Problem statement —
The required output is a verbatim transcription of the listing, pictures excluded.
++++ Records for processing
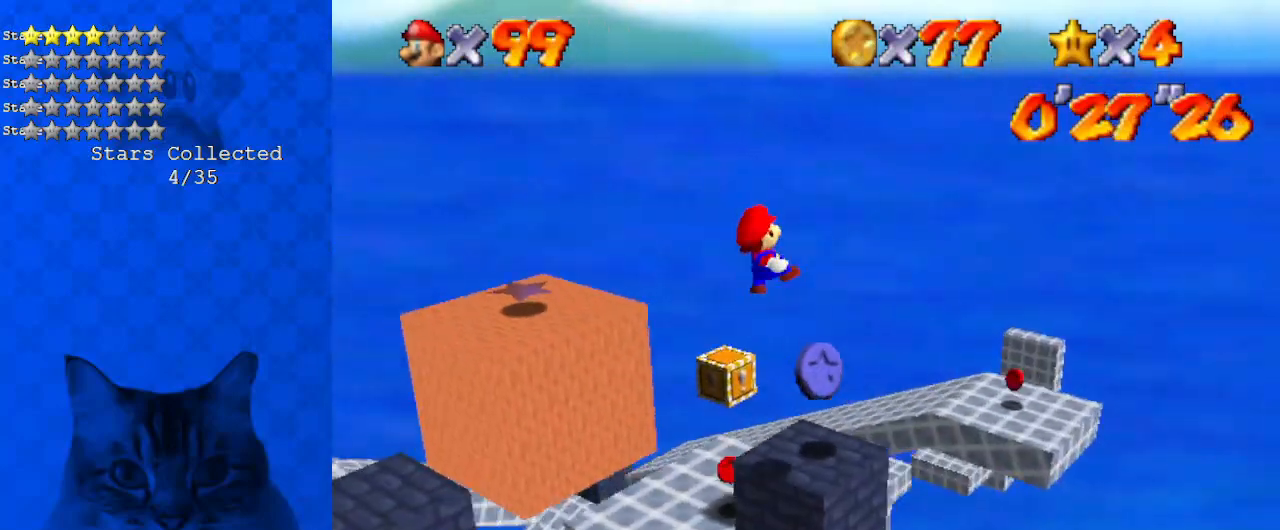
{"keys": ["up"], "events": [[100, "right", "down"], [200, "right", "up"], [267, "up", "down"]]}
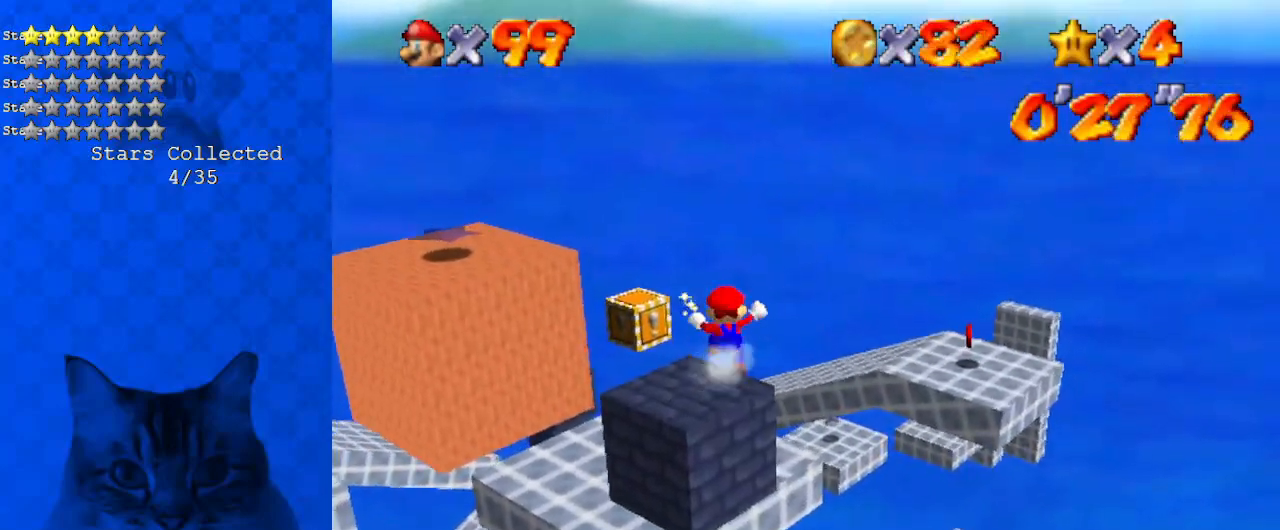
{"keys": ["left", "up"], "events": [[67, "left", "down"], [201, "a", "down"], [234, "up", "up"], [334, "a", "up"], [468, "up", "down"]]}
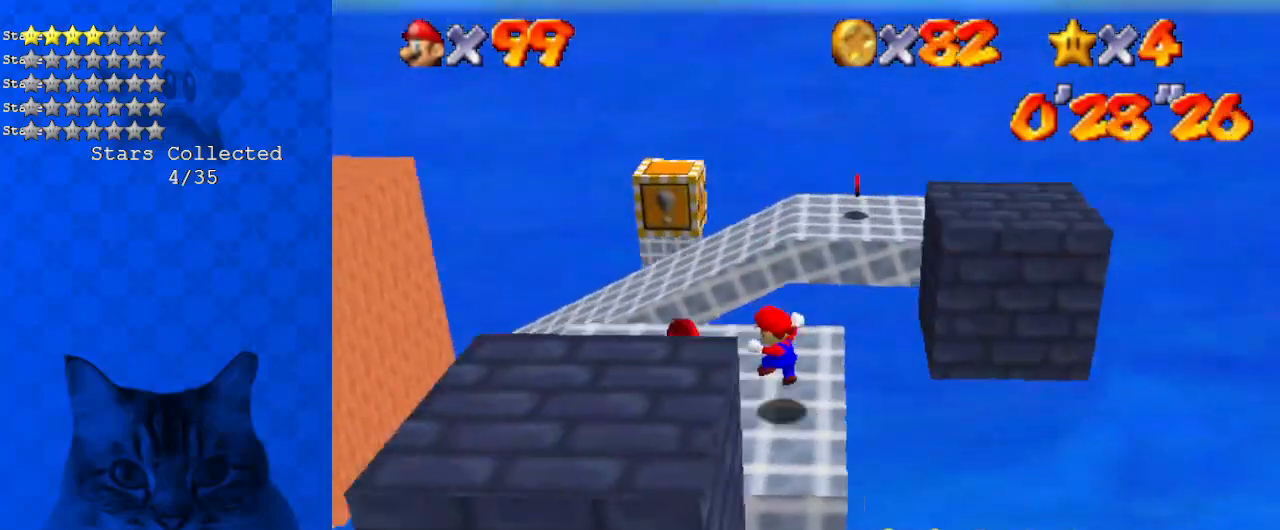
{"keys": ["a", "down", "left", "shift"], "events": [[167, "up", "up"], [267, "right", "down"], [300, "left", "up"], [401, "shift", "down"], [434, "right", "up"], [501, "a", "down"], [501, "down", "down"], [501, "left", "down"]]}
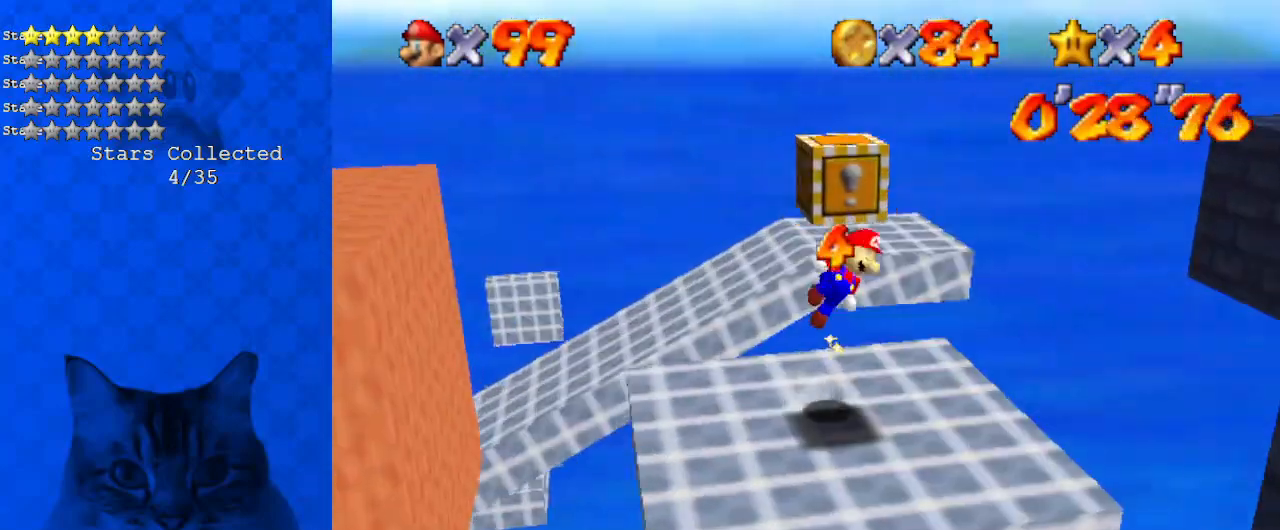
{"keys": ["shift"], "events": [[100, "shift", "up"], [134, "a", "up"], [234, "down", "up"], [267, "left", "up"], [368, "shift", "down"]]}
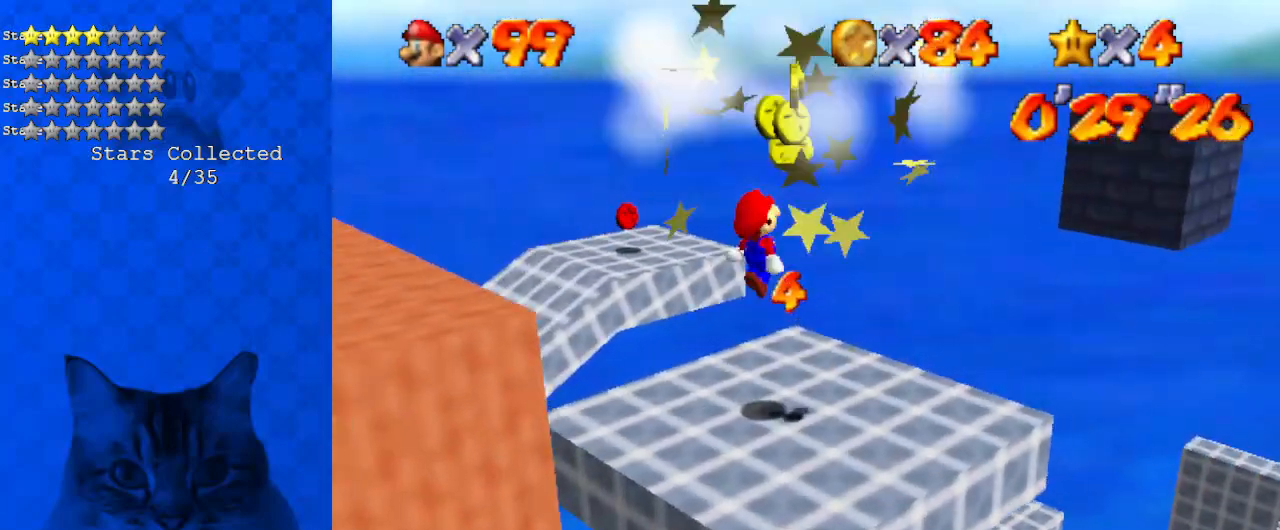
{"keys": ["right", "shift", "up"], "events": [[34, "down", "down"], [34, "right", "down"], [134, "down", "up"], [134, "right", "up"], [301, "ctrl", "down"], [301, "up", "down"], [368, "right", "down"], [468, "ctrl", "up"]]}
++++++++
Written reply —
{"keys": ["up"], "events": [[100, "right", "down"], [200, "right", "up"], [267, "up", "down"]]}
{"keys": ["left", "up"], "events": [[67, "left", "down"], [201, "a", "down"], [234, "up", "up"], [334, "a", "up"], [468, "up", "down"]]}
{"keys": ["a", "down", "left", "shift"], "events": [[167, "up", "up"], [267, "right", "down"], [300, "left", "up"], [401, "shift", "down"], [434, "right", "up"], [501, "a", "down"], [501, "down", "down"], [501, "left", "down"]]}
{"keys": ["shift"], "events": [[100, "shift", "up"], [134, "a", "up"], [234, "down", "up"], [267, "left", "up"], [368, "shift", "down"]]}
{"keys": ["right", "shift", "up"], "events": [[34, "down", "down"], [34, "right", "down"], [134, "down", "up"], [134, "right", "up"], [301, "ctrl", "down"], [301, "up", "down"], [368, "right", "down"], [468, "ctrl", "up"]]}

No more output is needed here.